Last Saturday, I was having a “composition marathon” with the upper primary students to prepare them for their upcoming CA. One of the themes was to write an essay about how you plan for a party for your sister who has returned from overseas.

Some students used “shocked” to describe how the protagonist felt when he heard about the sister’s return. Another also wrote that the sister was “shocked” to get a surprise party.

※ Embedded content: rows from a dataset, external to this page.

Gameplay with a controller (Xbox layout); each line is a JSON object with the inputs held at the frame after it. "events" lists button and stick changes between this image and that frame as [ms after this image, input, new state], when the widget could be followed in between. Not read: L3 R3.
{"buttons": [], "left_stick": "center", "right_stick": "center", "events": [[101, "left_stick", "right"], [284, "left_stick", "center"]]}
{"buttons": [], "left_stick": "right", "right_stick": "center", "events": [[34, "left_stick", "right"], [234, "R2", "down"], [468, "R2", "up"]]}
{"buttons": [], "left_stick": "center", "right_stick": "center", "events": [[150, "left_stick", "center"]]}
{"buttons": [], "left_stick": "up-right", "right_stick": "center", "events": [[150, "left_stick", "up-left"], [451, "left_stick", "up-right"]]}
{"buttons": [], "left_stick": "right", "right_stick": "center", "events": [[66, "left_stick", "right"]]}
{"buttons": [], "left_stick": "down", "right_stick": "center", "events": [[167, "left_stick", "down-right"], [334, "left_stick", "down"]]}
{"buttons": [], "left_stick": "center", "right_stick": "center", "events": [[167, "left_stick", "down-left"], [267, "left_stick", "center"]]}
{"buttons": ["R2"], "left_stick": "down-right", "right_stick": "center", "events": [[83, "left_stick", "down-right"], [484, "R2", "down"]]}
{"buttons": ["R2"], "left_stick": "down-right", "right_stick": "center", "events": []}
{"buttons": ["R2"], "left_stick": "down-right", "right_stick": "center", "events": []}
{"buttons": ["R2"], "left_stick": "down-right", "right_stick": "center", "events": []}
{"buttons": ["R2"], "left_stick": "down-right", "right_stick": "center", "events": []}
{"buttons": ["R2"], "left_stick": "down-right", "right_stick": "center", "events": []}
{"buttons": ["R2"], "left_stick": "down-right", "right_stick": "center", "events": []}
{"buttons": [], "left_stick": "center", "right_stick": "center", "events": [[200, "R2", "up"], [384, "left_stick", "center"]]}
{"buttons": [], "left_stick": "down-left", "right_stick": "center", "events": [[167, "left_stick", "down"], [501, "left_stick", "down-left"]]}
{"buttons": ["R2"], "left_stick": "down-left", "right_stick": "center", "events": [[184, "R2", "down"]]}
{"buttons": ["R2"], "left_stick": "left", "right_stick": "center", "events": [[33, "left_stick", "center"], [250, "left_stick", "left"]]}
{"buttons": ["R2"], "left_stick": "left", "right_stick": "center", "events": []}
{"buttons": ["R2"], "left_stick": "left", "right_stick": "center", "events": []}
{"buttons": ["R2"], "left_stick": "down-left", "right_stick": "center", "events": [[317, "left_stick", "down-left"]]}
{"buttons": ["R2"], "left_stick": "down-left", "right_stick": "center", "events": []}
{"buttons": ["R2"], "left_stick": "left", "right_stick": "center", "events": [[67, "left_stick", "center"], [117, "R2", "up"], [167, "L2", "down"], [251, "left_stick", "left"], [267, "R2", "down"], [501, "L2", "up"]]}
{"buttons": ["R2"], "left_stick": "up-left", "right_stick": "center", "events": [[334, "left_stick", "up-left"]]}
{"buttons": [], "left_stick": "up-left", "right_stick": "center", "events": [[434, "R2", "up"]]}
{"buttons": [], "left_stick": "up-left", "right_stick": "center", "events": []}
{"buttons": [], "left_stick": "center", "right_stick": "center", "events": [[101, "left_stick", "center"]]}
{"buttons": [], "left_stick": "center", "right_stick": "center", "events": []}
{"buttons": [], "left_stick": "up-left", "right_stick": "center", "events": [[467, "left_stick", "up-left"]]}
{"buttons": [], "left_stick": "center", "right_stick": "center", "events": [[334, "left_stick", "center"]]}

This is from the dictionary:
shock ʃɒk/ verb past tense: shocked; past participle: shocked

1. cause (someone) to feel surprised and upset.
“she was shocked at the state of his injuries”
o offend the moral feelings of; outrage.
“the revelations shocked the nation”
synonyms: appal, horrify, scandalize, outrage, repel, revolt, disgust, nauseate, sicken, offend, give offence to, traumatize, make someone’s blood run cold, distress, upset, perturb, disturb, disquiet, unsettle, discompose, agitate; More
stun, rock, stagger, astound, astonish, amaze, startle, surprise, dumbfound, daze, shake, shake up, jolt, set someone back on their heels, take aback, throw, unnerve, disconcert, bewilder
“her savage murder shocked the nation”
o experience outrage.
“he shocked so easily”

As you can see, shock is related to words like “upset” and “outrage”, not exactly the feelings you experience when your sister returns (unless you hate her) or when someone throws you a surprise party.

So remember, “shocked” should not be used to describe feelings of joy.